This week’s Finds Friday featured in our monograph for Mitchell Laithes Farm and is an almost complete burial accessory cup, dating to the Bronze Age.
The cup was recovered from a small pit and was associated with an individual cremation burial deposit. It joins a relatively small number of Early Bronze Age burial associations that have been excavated in modern times in the West Yorkshire area, and so it was a very exciting find!
‘Accessory cups’ are essentially very small vessels, that come in various shapes, that are associated with cremation burials and are found either alone or are placed within a larger collared urn. This example is known as a ‘bipartite shape’, a class of vessel often deposited alone rather than as an accompaniment with the larger urns.

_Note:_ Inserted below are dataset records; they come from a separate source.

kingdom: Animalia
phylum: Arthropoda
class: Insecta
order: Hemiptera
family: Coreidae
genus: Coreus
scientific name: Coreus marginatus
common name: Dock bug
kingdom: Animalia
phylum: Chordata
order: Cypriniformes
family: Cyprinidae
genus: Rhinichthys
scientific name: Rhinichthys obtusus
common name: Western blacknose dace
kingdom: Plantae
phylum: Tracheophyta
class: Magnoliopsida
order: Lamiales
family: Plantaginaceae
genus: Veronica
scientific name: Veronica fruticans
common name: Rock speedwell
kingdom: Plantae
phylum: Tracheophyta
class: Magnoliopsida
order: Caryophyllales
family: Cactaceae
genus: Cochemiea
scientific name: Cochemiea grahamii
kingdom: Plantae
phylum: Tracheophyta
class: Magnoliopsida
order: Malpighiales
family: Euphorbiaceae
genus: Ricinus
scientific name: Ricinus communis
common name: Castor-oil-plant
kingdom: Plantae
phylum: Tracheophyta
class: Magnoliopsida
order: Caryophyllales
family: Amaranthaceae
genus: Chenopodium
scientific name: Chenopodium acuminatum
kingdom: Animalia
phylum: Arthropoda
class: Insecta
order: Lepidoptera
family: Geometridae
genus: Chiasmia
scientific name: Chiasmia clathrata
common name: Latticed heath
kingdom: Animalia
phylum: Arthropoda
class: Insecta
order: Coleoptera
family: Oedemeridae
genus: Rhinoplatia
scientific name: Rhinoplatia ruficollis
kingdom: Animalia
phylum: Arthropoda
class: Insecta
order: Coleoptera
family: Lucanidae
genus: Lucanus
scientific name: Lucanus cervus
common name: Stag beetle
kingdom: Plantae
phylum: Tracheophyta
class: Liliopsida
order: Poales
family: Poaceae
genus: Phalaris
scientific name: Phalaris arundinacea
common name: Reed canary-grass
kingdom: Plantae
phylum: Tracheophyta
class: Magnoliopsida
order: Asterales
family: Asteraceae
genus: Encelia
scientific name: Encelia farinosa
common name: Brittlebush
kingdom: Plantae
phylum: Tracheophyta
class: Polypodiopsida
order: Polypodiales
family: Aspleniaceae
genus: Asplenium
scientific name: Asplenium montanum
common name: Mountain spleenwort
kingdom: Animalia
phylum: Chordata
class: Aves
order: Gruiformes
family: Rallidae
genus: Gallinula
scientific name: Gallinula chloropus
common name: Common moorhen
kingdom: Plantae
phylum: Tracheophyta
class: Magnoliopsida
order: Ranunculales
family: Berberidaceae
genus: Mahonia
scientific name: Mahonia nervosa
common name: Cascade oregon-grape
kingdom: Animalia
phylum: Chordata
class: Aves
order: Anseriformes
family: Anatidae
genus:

The cup stands at only 6.4cm high with a 6.6cm rim diameter and is made from a smooth buff fabric. It has very nice adornment, with an impressed fine twisted cord decoration on the exterior; paired horizontal lines below rim, under the shoulder, around the base and triple lines above the shoulder. The lines overlap in places with what is known as a ‘z twist’. There are also a series of pin holes into the inner rim bevel. An unusual feature is an internal ring-ridge, which is a rare aspect amongst such cups, although it has now become known as a local feature.
The cremated remains that were associated with the cup included two fragments of animal bone, one which was identified as pig and radiocarbon dating, gave us a date range of 1880-1680 cal BC.